Segment Start: INPUT

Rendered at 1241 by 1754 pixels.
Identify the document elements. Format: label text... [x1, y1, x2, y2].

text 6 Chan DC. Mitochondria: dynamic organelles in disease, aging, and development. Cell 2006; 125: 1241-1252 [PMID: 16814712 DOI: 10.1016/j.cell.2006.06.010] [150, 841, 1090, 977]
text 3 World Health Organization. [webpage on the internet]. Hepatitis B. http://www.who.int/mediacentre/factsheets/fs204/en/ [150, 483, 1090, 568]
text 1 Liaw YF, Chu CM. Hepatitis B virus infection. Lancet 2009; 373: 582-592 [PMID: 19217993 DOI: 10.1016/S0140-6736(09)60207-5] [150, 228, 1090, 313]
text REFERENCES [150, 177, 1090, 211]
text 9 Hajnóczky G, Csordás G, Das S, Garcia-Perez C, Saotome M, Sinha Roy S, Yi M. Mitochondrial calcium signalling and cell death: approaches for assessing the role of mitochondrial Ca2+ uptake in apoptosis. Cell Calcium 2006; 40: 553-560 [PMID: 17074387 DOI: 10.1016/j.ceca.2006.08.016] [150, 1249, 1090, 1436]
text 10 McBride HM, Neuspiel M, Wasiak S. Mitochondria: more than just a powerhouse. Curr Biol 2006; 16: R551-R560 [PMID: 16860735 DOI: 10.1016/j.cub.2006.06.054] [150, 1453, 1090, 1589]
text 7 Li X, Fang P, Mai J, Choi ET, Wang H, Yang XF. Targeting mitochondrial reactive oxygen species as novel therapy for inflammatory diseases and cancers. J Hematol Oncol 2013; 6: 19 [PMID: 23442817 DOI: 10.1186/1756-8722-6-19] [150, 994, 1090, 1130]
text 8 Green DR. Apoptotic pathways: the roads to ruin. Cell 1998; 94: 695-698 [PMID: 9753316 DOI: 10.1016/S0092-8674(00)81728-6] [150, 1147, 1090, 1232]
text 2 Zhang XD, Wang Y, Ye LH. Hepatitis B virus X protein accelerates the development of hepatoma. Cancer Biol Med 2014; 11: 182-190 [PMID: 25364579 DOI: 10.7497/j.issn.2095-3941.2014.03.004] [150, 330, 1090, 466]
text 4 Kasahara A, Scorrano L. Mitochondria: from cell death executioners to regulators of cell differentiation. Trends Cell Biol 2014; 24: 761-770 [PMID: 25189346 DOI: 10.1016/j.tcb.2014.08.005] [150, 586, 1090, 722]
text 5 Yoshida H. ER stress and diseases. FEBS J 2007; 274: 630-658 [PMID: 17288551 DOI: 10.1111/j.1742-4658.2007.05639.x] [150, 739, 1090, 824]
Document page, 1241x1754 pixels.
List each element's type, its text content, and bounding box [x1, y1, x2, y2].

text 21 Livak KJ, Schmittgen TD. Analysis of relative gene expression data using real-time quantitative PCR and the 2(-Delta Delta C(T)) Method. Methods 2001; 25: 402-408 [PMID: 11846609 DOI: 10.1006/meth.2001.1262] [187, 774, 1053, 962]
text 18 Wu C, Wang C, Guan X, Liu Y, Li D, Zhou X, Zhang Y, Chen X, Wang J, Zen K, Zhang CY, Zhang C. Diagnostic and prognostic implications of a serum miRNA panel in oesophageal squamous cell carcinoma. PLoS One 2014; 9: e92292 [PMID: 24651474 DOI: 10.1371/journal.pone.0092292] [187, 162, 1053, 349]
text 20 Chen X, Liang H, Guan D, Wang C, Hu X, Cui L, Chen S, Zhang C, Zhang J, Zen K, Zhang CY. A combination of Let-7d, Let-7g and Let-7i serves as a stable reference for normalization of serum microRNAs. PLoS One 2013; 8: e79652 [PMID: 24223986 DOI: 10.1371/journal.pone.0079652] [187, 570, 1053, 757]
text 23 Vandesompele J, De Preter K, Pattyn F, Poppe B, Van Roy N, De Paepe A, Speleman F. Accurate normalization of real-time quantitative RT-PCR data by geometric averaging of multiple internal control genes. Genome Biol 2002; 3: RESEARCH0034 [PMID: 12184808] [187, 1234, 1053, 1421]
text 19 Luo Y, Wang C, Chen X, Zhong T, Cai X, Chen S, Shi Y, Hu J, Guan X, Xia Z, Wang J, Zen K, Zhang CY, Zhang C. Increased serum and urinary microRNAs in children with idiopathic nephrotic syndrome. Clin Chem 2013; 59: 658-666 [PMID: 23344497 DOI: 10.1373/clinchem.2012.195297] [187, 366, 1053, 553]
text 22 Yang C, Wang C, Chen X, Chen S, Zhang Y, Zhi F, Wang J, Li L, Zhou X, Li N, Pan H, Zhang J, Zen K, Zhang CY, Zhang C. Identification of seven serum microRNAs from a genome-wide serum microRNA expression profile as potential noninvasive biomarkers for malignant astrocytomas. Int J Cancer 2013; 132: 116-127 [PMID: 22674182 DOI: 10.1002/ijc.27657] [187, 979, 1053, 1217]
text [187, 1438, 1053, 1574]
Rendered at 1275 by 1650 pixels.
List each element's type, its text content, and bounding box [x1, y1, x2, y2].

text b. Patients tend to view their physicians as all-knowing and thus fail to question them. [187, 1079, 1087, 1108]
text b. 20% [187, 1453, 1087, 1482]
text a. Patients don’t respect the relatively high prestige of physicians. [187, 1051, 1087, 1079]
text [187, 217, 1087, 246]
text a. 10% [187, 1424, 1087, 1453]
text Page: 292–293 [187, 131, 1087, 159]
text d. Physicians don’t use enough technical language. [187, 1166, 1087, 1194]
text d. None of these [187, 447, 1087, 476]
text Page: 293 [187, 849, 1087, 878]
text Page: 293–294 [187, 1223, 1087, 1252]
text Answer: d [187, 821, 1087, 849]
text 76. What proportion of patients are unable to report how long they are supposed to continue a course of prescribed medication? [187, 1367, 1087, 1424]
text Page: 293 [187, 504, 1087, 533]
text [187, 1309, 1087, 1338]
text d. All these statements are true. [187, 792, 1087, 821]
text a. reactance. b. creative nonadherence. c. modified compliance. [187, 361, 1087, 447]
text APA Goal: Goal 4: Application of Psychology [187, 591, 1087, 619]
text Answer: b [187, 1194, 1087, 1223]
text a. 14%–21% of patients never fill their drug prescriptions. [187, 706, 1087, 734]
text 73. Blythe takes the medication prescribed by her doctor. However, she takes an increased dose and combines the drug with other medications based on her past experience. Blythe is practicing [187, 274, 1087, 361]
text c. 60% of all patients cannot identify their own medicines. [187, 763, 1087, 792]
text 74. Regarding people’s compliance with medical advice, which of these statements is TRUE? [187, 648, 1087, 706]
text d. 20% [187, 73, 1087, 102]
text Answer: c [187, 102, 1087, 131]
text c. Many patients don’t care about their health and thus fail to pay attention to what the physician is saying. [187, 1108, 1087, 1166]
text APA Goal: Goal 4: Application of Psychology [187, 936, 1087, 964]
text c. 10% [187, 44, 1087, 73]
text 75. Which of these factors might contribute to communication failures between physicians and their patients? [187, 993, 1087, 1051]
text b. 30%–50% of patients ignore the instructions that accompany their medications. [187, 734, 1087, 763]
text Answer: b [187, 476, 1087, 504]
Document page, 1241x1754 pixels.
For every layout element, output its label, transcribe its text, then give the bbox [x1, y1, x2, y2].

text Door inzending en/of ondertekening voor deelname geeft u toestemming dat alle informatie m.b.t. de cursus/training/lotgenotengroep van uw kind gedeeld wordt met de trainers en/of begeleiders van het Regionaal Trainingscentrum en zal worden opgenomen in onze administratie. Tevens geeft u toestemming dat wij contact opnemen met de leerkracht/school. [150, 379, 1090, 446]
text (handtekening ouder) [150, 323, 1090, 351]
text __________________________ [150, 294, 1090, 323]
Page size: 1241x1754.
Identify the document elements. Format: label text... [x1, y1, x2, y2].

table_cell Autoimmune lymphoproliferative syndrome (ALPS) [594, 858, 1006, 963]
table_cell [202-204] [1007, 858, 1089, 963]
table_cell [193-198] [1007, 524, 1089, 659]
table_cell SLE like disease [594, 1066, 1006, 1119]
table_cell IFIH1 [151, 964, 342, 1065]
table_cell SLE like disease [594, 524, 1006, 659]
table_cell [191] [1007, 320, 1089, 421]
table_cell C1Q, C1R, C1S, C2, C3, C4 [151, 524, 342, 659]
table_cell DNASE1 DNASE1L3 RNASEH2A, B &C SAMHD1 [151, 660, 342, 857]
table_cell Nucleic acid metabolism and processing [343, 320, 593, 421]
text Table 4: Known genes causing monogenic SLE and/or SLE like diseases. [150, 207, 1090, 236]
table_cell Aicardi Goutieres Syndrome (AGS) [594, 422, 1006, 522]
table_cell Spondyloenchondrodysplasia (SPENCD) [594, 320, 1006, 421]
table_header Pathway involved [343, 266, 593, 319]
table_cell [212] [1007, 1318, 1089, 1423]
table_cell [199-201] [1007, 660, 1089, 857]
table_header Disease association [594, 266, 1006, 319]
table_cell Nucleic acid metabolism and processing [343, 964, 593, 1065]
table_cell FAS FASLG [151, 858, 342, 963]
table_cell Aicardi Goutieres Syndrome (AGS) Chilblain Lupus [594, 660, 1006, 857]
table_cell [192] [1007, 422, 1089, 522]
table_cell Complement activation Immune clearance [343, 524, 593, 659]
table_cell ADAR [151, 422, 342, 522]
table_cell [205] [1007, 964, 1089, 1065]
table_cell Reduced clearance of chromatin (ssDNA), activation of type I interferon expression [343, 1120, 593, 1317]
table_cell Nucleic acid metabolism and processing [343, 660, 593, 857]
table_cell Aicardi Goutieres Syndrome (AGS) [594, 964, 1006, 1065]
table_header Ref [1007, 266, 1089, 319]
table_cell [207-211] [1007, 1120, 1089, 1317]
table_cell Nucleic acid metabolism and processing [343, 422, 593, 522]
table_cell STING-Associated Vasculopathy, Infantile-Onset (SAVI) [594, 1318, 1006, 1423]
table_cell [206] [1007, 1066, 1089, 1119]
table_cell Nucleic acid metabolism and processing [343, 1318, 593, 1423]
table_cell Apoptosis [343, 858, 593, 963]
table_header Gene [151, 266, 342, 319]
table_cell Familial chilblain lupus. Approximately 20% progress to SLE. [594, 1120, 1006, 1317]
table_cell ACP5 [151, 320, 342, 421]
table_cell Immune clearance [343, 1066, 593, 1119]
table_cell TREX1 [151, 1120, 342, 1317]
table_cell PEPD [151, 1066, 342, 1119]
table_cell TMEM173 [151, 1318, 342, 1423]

Segment End: INPUT

_EXERCISE GOAL:_ If a line above holds the word "Goutieres", copy it.

_WORKED SOLUTION:_
table_cell Aicardi Goutieres Syndrome (AGS) [594, 422, 1006, 522]
table_cell Aicardi Goutieres Syndrome (AGS) Chilblain Lupus [594, 660, 1006, 857]
table_cell Aicardi Goutieres Syndrome (AGS) [594, 964, 1006, 1065]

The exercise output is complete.